PAGE TEXT:
• • • • •
Gray was born in Aberdeen on 2 November 1805, the son of William Gray.

He went first to a school kept by Gilbert, father of Forbes Falconer, and afterwards to Marischal College, where he graduated MA in 1824, and passed through the theological course (1824–8). He was licensed to preach by the Aberdeen presbytery 25 June 1829, and was ordained as minister of a chapel-of-ease at Woodside, near Aberdeen, on 1 Sept. 1831. Gray was from the first an orthodox evangelical, a vigorous supporter of reform in the Church of Scotland, and a pronounced enemy to all that savoured of Romish doctrine. He publicly defended the Anti-Patronage Society as early as 1825, and agitated for the Chapels Act, by which ministers of chapels-of-ease became members of presbyteries. In 1834 he was admitted under this act a member of the Aberdeen presbytery. On 14 July 1836, he was appointed minister of the West Church (one of three parishes contained within St John's in the city centre), Perth, where he remained until 1843. Gray was a very energetic leader in the controversies which resulted in the Disruption of 1843 and the foundation of the Free Church. A pamphlet by him, 'The present Conflict between Civil and Ecclesiastical Courts examined,’ Edinburgh, 1839, had a wide circulation and had great influence on the schism. On his secession from the Church of Scotland nearly all his congregation followed him to create the West Free Church Perth. His new church was opened 28 Oct. 1843.

In 1845, he drew up at the request of the Free Church leaders 'A Catechism of the Principles of the Free Church' (1845 and 1848), which involved him in a controversy with the Duke of Argyll. In December 1841, Gray was commissioned to visit Switzerland to express the sympathy of the Free Church with the suspended ministers of the Canton de Vaud; he extended his tour to Constantinople. In 1855, he was appointed Convener of the Glasgow Evangelisation Committee, and he was always active in home missions and in spreading education. Failing health made another long continental tour necessary in 1859. He died in Perth 10 March 1861.
• • • • •
THE DATA:
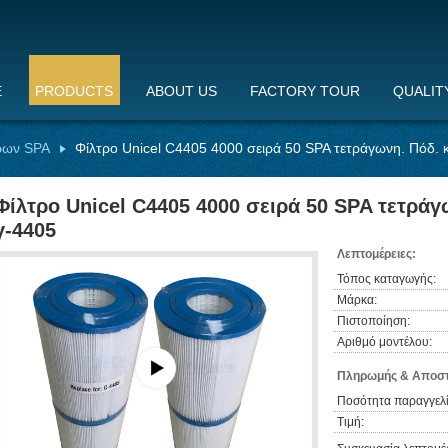
E
PRODUCTS
ABOUT US
FACTORY TOUR
QUALIT
ρων SPA
Φίλτρο Unicel C4405 4000 σειρά 50 SPA τετράγωνη. Πόδ. 
Φίλτρο Unicel C4405 4000 σειρά 50 SPA τετράγ
γ-4405
Λεπτομέρειες:
Τόπος καταγωγής:
Μάρκα:
Πιστοποίηση:
Αριθμό μοντέλου:
Πληρωμής & Αποστ
Ποσότητα παραγγελί
Τιμή:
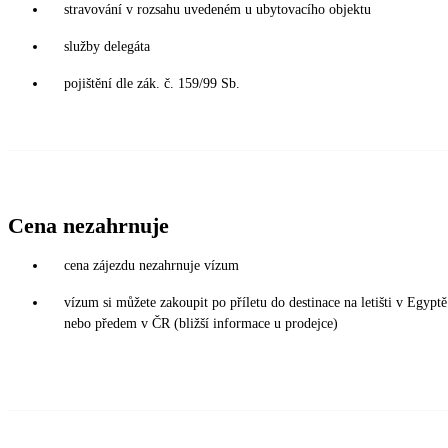
stravování v rozsahu uvedeném u ubytovacího objektu
služby delegáta
pojištění dle zák. č. 159/99 Sb.
Cena nezahrnuje
cena zájezdu nezahrnuje vízum
vízum si můžete zakoupit po příletu do destinace na letišti v Egy
nebo předem v ČR (bližší informace u prodejce)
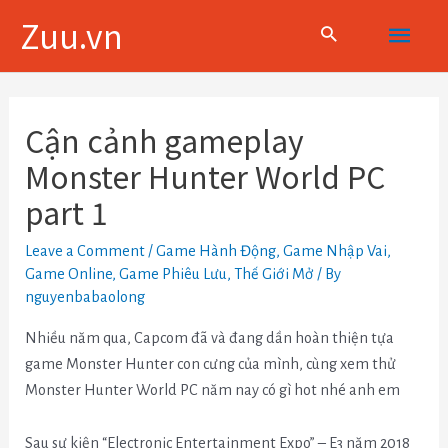
Skip
Main
Zuu.vn
to
content
Menu
Điều
hướng
Cận cảnh gameplay
bài
Monster Hunter World PC
viết
part 1
Leave a Comment
/
Game Hành Động
,
Game Nhập Vai
,
Game Online
,
Game Phiêu Lưu
,
Thế Giới Mở
/ By
nguyenbabaolong
Nhiều năm qua, Capcom đã và đang dần hoàn thiện tựa
game Monster Hunter con cưng của mình, cùng xem thử
Monster Hunter World PC năm nay có gì hot nhé anh em
Sau sự kiện “Electronic Entertainment Expo” – E3 năm 2018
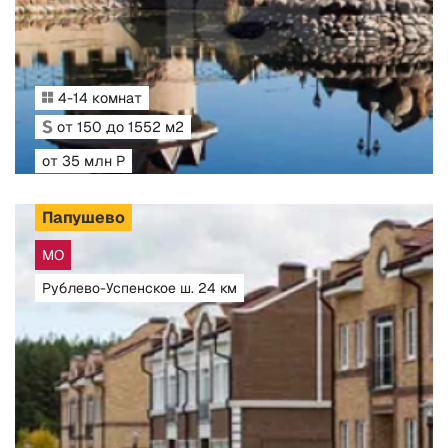
4-14 комнат
от 150 до 1552 м2
от 35 млн Р
Папушево
МО
Рублево-Успенское ш. 24 км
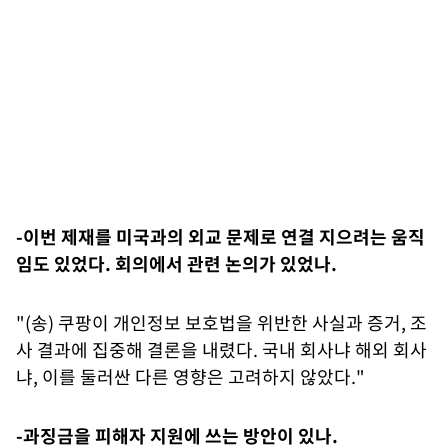
-이번 제재를 미국과의 외교 문제로 연결 지으려는 움직
임도 있었다. 회의에서 관련 논의가 있었나.
"(송) 쿠팡이 개인정보 보호법을 위반한 사실과 증거, 조
사 결과에 집중해 결론을 내렸다. 국내 회사냐 해외 회사
냐, 이를 둘러싼 다른 영향은 고려하지 않았다."
-과징금을 피해자 지원에 쓰는 방안이 있나.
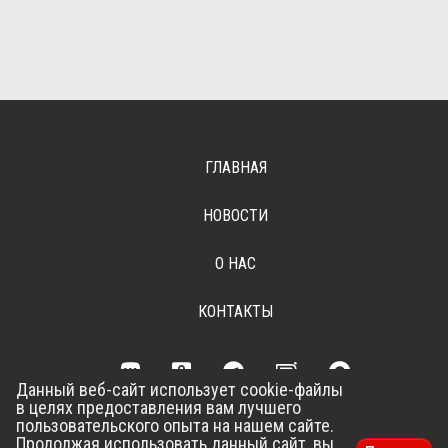
ГЛАВНАЯ
НОВОСТИ
О НАС
КОНТАКТЫ
Данный веб-сайт использует cookie-файлы
в целях предоставления вам лучшего
Разработка сайта –
Vladweb
пользовательского опыта на нашем сайте.
Продолжая использовать данный сайт, вы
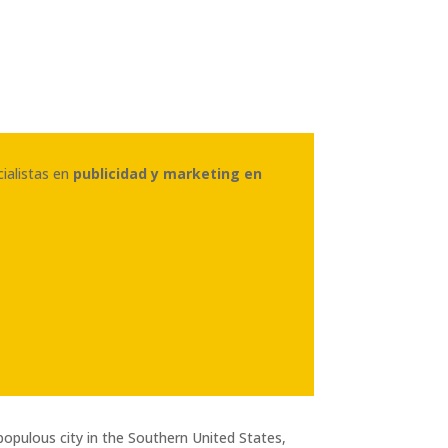
cialistas en
publicidad y marketing en
 populous city in the Southern United States,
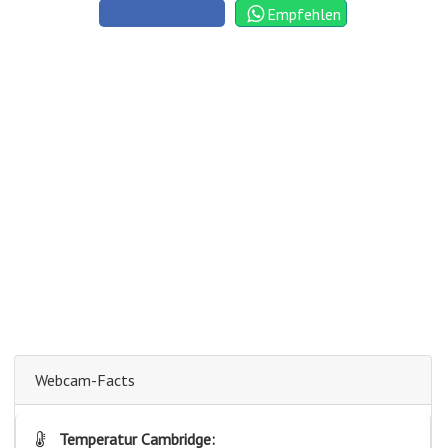
Empfehlen
Webcam-Facts
Temperatur Cambridge:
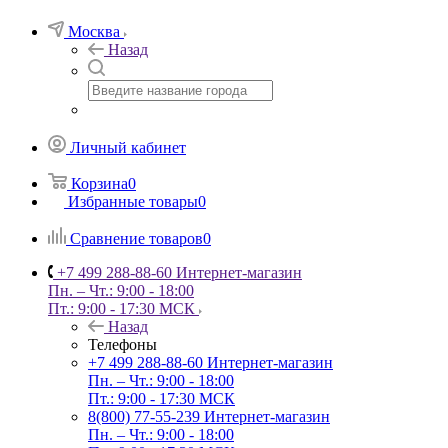
Москва
Назад
Личный кабинет
Корзина
0
Избранные товары
0
Сравнение товаров
0
+7 499 288-88-60
Интернет-магазин
Пн. – Чт.: 9:00 - 18:00
Пт.: 9:00 - 17:30 МСК
Назад
Телефоны
+7 499 288-88-60
Интернет-магазин
Пн. – Чт.: 9:00 - 18:00
Пт.: 9:00 - 17:30 МСК
8(800) 77-55-239
Интернет-магазин
Пн. – Чт.: 9:00 - 18:00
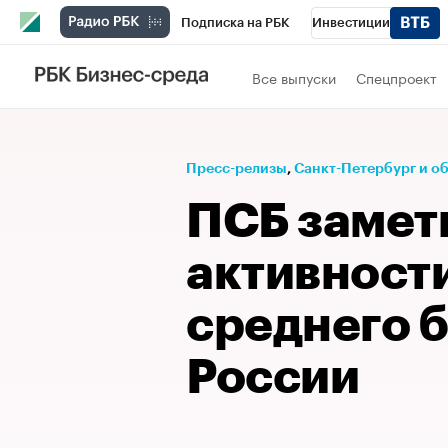
Подписка на РБК
Инвестиции
Телеканал
РБК Вино
Спорт
Школ
Все выпуски
Спецпроект
Визионеры
Национальные проекты
Исследования
Кредитные рейтинги
Пресс-релизы
⁠,
Санкт-Петербург и о
Спецпроекты
Проверка контрагентов
ПСБ замет
Рынок наличной валюты
активности
среднего б
России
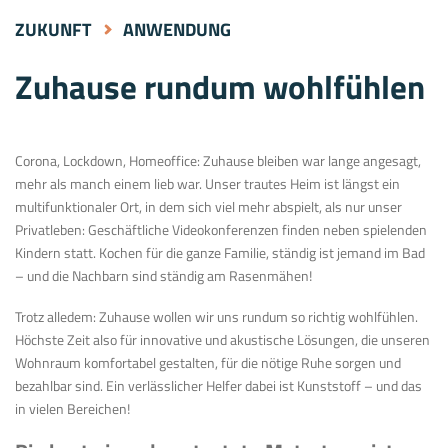
ZUKUNFT
ANWENDUNG
Zuhause rundum wohlfühlen
Corona, Lockdown, Homeoffice: Zuhause bleiben war lange angesagt,
mehr als manch einem lieb war. Unser trautes Heim ist längst ein
multifunktionaler Ort, in dem sich viel mehr abspielt, als nur unser
Privatleben: Geschäftliche Videokonferenzen finden neben spielenden
Kindern statt. Kochen für die ganze Familie, ständig ist jemand im Bad
– und die Nachbarn sind ständig am Rasenmähen!
Trotz alledem: Zuhause wollen wir uns rundum so richtig wohlfühlen.
Höchste Zeit also für innovative und akustische Lösungen, die unseren
Wohnraum komfortabel gestalten, für die nötige Ruhe sorgen und
bezahlbar sind. Ein verlässlicher Helfer dabei ist Kunststoff – und das
in vielen Bereichen!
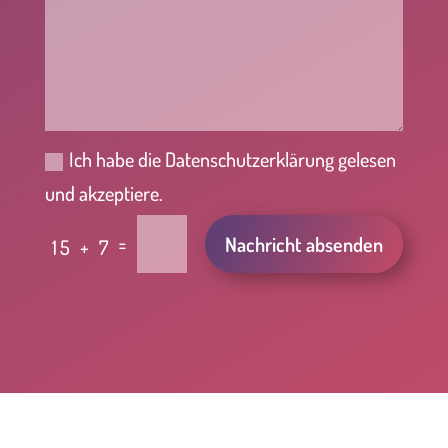
Ich habe die Datenschutzerklärung gelesen
und akzeptiere.
Alternative:
=
Nachricht absenden
15 + 7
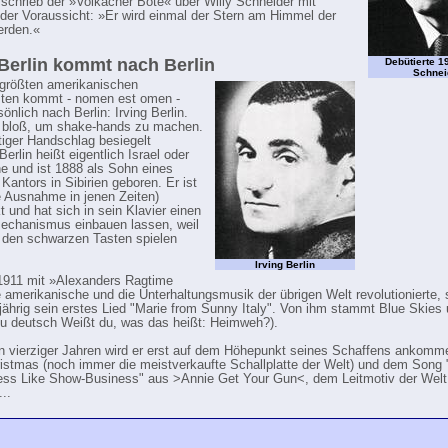
, schrieb der »Volkacher Bote« über Willy Schneider mit
nder Voraussicht: »Er wird einmal der Stern am Himmel der
erden.«
 Berlin kommt nach Berlin
Debütierte 19
Schnei
 größten amerikanischen
ten kommt - nomen est omen -
önlich nach Berlin: Irving Berlin.
t bloß, um shake-hands zu machen.
tiger Handschlag besiegelt
Berlin heißt eigentlich Israel oder
ne und ist 1888 als Sohn eines
Kantors in Sibirien geboren. Er ist
e Ausnahme in jenen Zeiten)
t und hat sich in sein Klavier einen
echanismus einbauen lassen, weil
f den schwarzen Tasten spielen
Irving Berlin
1911 mit »Alexanders Ragtime
 amerikanische und die Unterhaltungsmusik der übrigen Welt revolutionierte, 
ährig sein erstes Lied "Marie from Sunny Italy". Von ihm stammt Blue Skies
u deutsch Weißt du, was das heißt: Heimweh?).
n vierziger Jahren wird er erst auf dem Höhepunkt seines Schaffens ankomm
istmas (noch immer die meistverkaufte Schallplatte der Welt) und dem Song 
ss Like Show-Business" aus >Annie Get Your Gun<, dem Leitmotiv der Welt
..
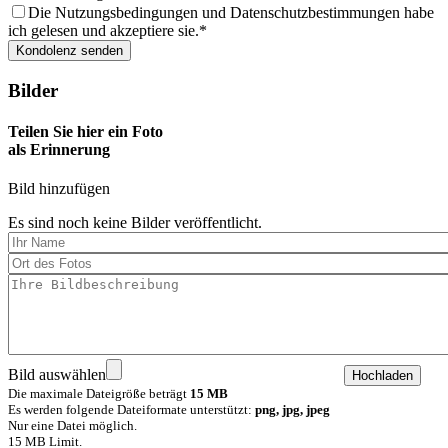
Die Nutzungsbedingungen und Datenschutzbestimmungen habe
ich gelesen und akzeptiere sie.
Bilder
Teilen Sie hier ein Foto
als Erinnerung
Bild hinzufügen
Es sind noch keine Bilder veröffentlicht.
Bild auswählen
Die maximale Dateigröße beträgt
15 MB
Es werden folgende Dateiformate unterstützt:
png, jpg, jpeg
Nur eine Datei möglich.
15 MB Limit.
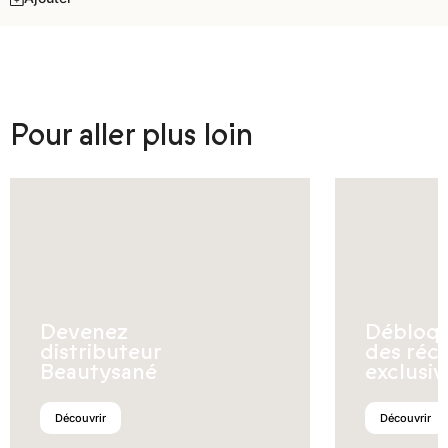
Pour aller plus loin
Devenez
Débloq
distributeur
des réc
Beautysané
exclusiv
Découvrir
Découvrir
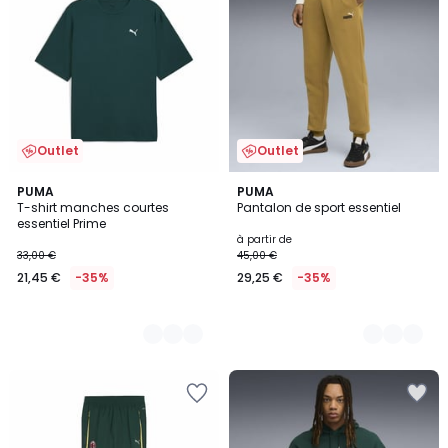
Outlet
Outlet
3
PUMA
3
PUMA
T-shirt manches courtes
Pantalon de sport essentiel
Couleurs
Couleurs
essentiel Prime
à partir de
33,00 €
45,00 €
21,45 €
-35%
29,25 €
-35%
• • • • •
REQUIREMENT 1:
In the account of Gray, start at "In 1845, he" and end after "10 March 1861.". Write that passage out again, switching "Constantinople" to "Istanbul".
REQUIREMENT 2:
According to the account of Gray, on what date did the Aberdeen presbytery license him to preach?
The data isn't needed for anything here.

YOUR SOLUTION 1:
In 1845, he drew up at the request of the Free Church leaders 'A Catechism of the Principles of the Free Church' (1845 and 1848), which involved him in a controversy with the Duke of Argyll. In December 1841, Gray was commissioned to visit Switzerland to express the sympathy of the Free Church with the suspended ministers of the Canton de Vaud; he extended his tour to Istanbul. In 1855, he was appointed Convener of the Glasgow Evangelisation Committee, and he was always active in home missions and in spreading education. Failing health made another long continental tour necessary in 1859. He died in Perth 10 March 1861.

YOUR SOLUTION 2:
25 June 1829